12. The apparatus of claim 11, the fourth training module, comprising:

and the first training submodule is used for carrying out semi-supervised training on the pre-training model through the first label-free sample and the second label-free sample to obtain the third entity classification model.

13. The apparatus of claim 9, the second training module, comprising:

and the second training submodule is used for training the pre-training model through the first labeled sample and the second labeled sample to obtain the second entity classification model.

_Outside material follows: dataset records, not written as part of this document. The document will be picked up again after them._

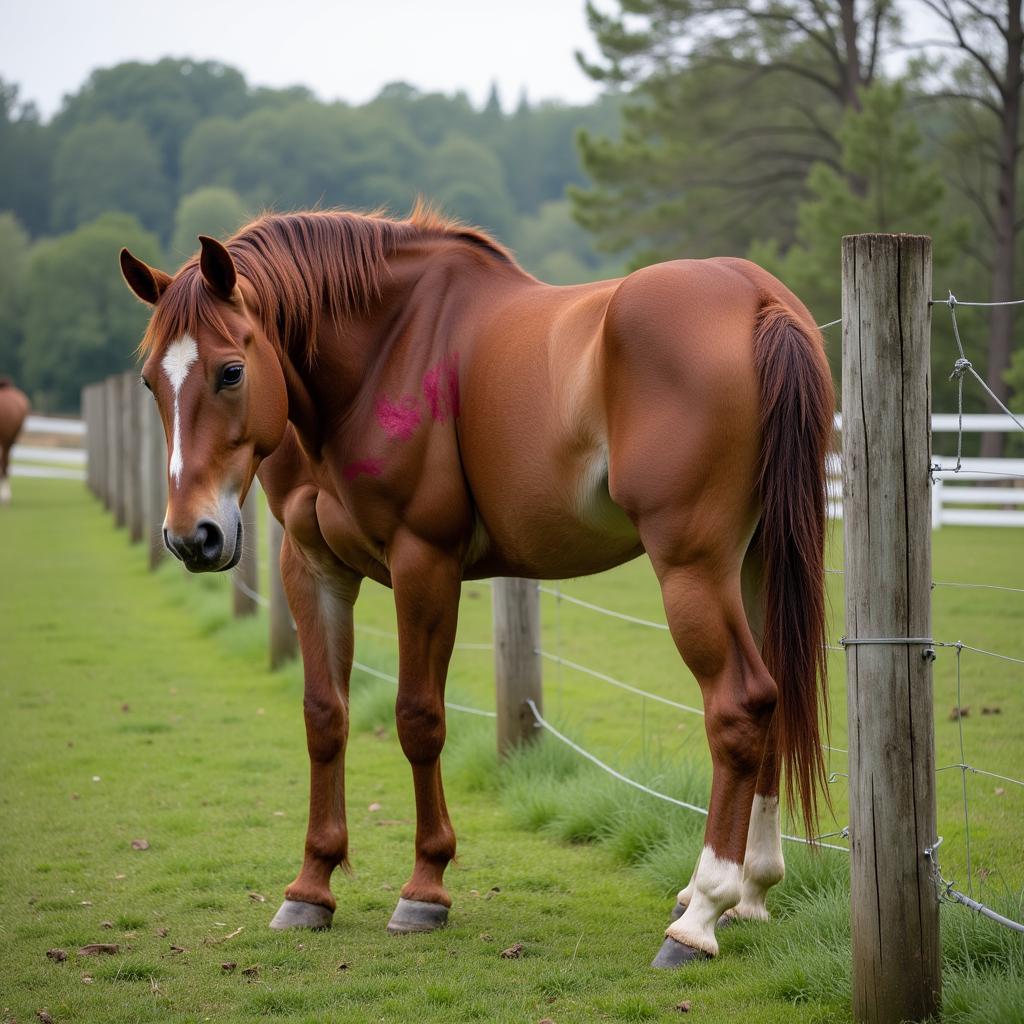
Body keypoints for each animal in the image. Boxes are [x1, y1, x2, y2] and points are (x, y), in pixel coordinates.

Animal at [117, 209, 831, 966]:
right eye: (151, 383)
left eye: (230, 371)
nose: (192, 537)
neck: (383, 351)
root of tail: (758, 299)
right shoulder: (311, 566)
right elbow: (324, 716)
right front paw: (311, 887)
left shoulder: (423, 563)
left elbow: (418, 717)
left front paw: (424, 889)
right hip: (755, 563)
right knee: (776, 697)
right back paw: (750, 892)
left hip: (692, 567)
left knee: (739, 706)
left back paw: (700, 915)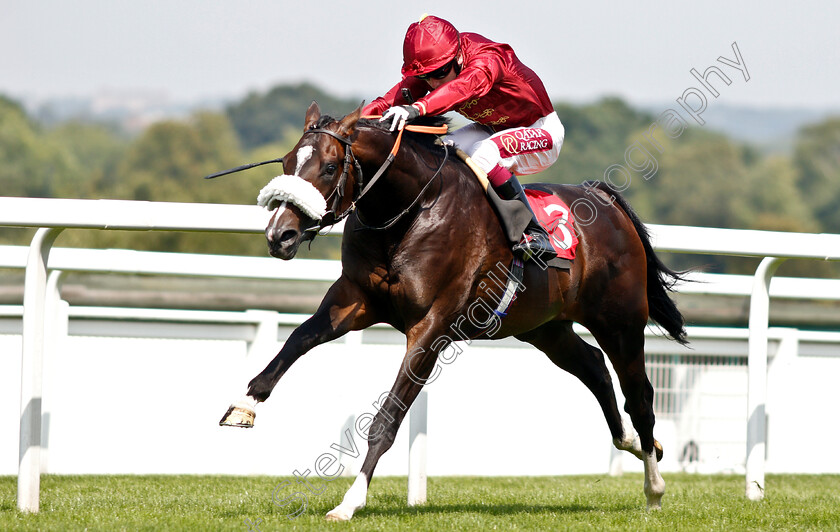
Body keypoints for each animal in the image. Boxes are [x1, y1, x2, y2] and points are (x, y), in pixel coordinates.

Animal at [220, 102, 684, 520]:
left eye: (331, 167)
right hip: (545, 327)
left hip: (620, 322)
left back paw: (654, 488)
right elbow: (298, 340)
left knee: (640, 395)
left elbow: (387, 418)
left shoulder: (432, 326)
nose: (279, 235)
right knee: (593, 366)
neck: (408, 212)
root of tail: (603, 197)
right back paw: (632, 442)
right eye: (286, 162)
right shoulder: (353, 299)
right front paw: (245, 404)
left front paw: (349, 502)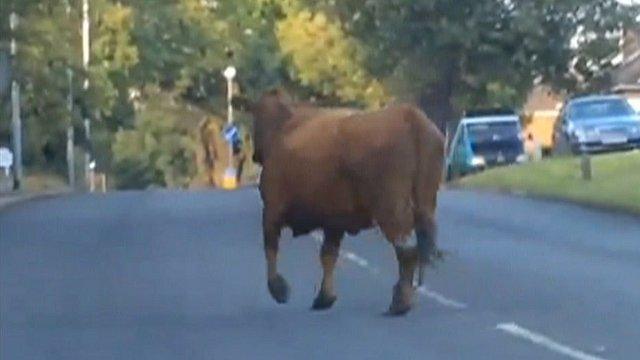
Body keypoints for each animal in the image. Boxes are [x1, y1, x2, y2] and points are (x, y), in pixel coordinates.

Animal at [236, 90, 444, 316]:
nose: (255, 154)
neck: (283, 126)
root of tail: (410, 116)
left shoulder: (272, 209)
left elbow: (271, 249)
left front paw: (278, 289)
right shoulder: (335, 220)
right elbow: (328, 255)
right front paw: (325, 297)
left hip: (391, 209)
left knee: (407, 252)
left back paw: (399, 302)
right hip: (425, 205)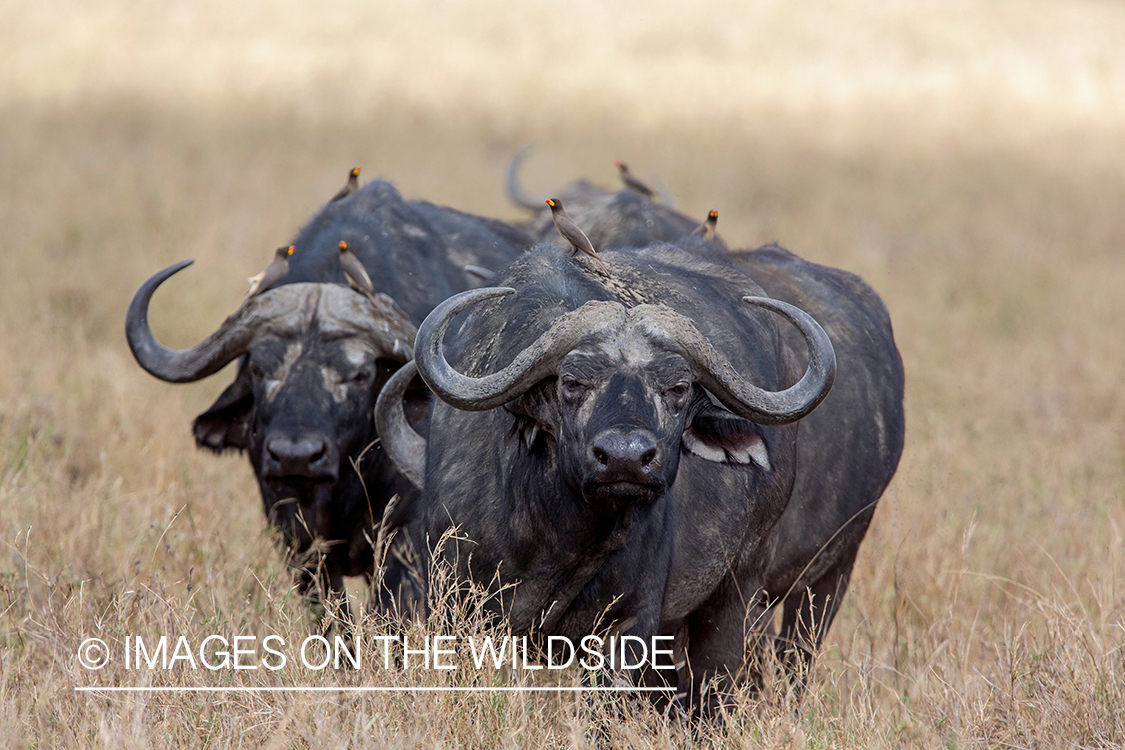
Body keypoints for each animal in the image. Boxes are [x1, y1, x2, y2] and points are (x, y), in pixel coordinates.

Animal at [375, 246, 846, 715]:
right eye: (571, 382)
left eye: (678, 387)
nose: (625, 459)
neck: (553, 535)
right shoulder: (455, 603)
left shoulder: (629, 622)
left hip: (739, 594)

14. The apparatus of claim 9, the first entity classification model comprising a first entity annotation model and a first core entity classification model, the second entity classification model comprising a second entity annotation model and a second core entity classification model, the pre-trained model comprising a first pre-trained model and a second pre-trained model;

15. An entity classification apparatus, the apparatus comprising:

16. The apparatus of claim 15, further comprising:

the second classification module is used for classifying the objects to be classified based on the second entity classification model or a third entity classification model and determining a third entity classification result in the objects to be classified based on the second entity classification model or the third entity classification model under the condition that the first entity classification result does not meet preset requirements after the first classification module executes the classification of the objects to be classified based on the target classification model and determines the first entity classification result in the objects to be classified;

17. An electronic device, comprising:

at least one processor; and

the memory stores instructions executable by the at least one processor to enable the at least one processor to perform the entity classification model training method of any one of claims 1-6 or the entity classification method of any one of claims 7-8.

18. A non-transitory computer-readable storage medium storing computer instructions for causing a computer to perform the entity classification model training method of any one of claims 1-6 or the entity classification method of any one of claims 7-8.

19. A computer program product comprising a computer program for causing a computer to perform the entity classification model training method of any one of claims 1-6 or the entity classification method of any one of claims 7-8.